Bloomberg gives $500,000 to spur Dem turnout in Miami-Dade

Politics
Michael Bloomberg

FILE – In this Feb. 5, 2020, file photo, then-Democratic presidential candidate and former New York City Mayor Michael Bloomberg speaks at a campaign event in Providence, R.I. Bloomberg has come through on his vow to spend “whatever it takes” to defeat President Donald Trump. The former presidential candidate has pledged to spend $100 million in Florida to boost Joe Biden there. (AP Photo/David Goldman, File)

WASHINGTON (AP) — Billionaire former New York Mayor Mike Bloomberg is donating $500,000 to juice Democratic turnout in Miami-Dade County, a place where the party must bank a massive number of votes if it hopes to win the pivotal swing state of Florida.

The donation, the largest ever made to the Miami-Dade County Democratic Party, could not only lift Joe Biden’s chances of winning the state, which would all but eliminate President Donald Trump’s path to a second term. The effort to increase turnout also could improve the fortunes of Daniella Levine Cava, the Democratic candidate for mayor of the county, whose victory could have statewide and national implications that transcend the local nature of the office.

Though Miami-Dade County is a Democratic stronghold, Republicans have controlled the office for 16 years, which has allowed them to exert considerable sway over the way local elections are conducted. And in a state that is typically decided on razor-thin margins, changes that make it easier for Democrats to turn out their voters could have a ripple effect on future statewide races, as well as on the presidential election in 2024.

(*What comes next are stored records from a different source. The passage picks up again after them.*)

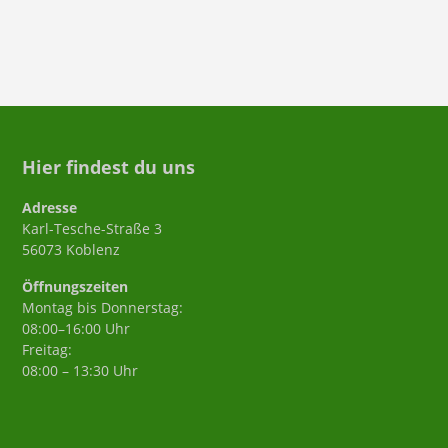
Hier findest du uns
Adresse
Karl-Tesche-Straße 3
56073 Koblenz
Öffnungszeiten
Montag bis Donnerstag:
08:00–16:00 Uhr
Freitag:
08:00 – 13:30 Uhr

“Having a strong mayor who is a registered Democrat for the first time in 16 years with Florida as a continuing political landscape is a big deal,” said Christian Ulvert, a Democratic consultant who is advising both Levine Cava and Biden’s Florida campaign.

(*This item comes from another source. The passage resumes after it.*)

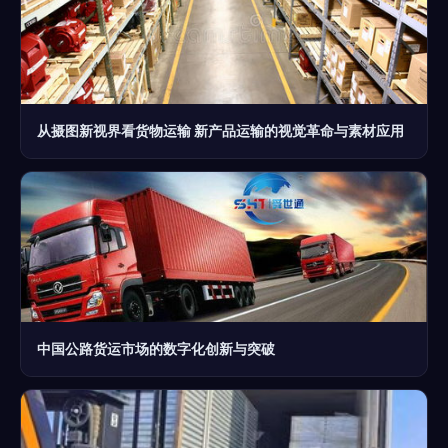
从摄图新视界看货物运输 新产品运输的视觉革命与素材应用
中国公路货运市场的数字化创新与突破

This year, under the leadership of Carlos Gimenez, the county’s term-limited mayor who is now running as a pro-Trump Republican for Congress, Miami-Dade limited the number of ballot drop box locations, denied a plan by the Miami Heat basketball team to turn its arena into an early voting site and sent out mail-in ballots later than was allowed under state law. Democrats contend those efforts have suppressed turnout in the deep blue county.

Levine Cava’s campaign has courted national Democratic donors, pitching the national significance of the countywide race. She has raised over $6 million so far for her campaign and related political committee, disclosures show.

It’s a similar argument that Democrats who support legislative candidates have made as they try to convince donors to give: Though these campaigns may not have the same glimmer as a Senate or presidential race, they are cheaper and offer a considerable strategic upside.

“It is unquantifiably important to be investing in these state and local races because Republicans have for 30 or 40 years and have done so because they understand that these offices control the levers of power,” said Amanda Litman, a Democratic strategist who leads Run for Something, which supports down-ballot candidates. “Republicans understand this really, really well and have spent hundreds of millions of dollars winning them.”

Though Bloomberg is not donating directly to Levine Cava’s campaign, his $500,000 contribution to the Miami-Dade County Democratic Executive Committee will undoubtedly help. Other major contributors supporting Levine Cava include Democratic megadonor Donald Sussman, who has given over $1 million.

The money will be used to register Miami-Dade voters and knock on doors.

In a statement, Bloomberg highlighted the importance of Miami-Dade County.

“As one of the most diverse counties in Florida, Miami-Dade County is a particularly important county for a Democratic victory in Florida,” he said. “I’m glad to support the Miami-Dade Democratic Executive Committee’s work to directly reach voters and urge them to cast their ballots.”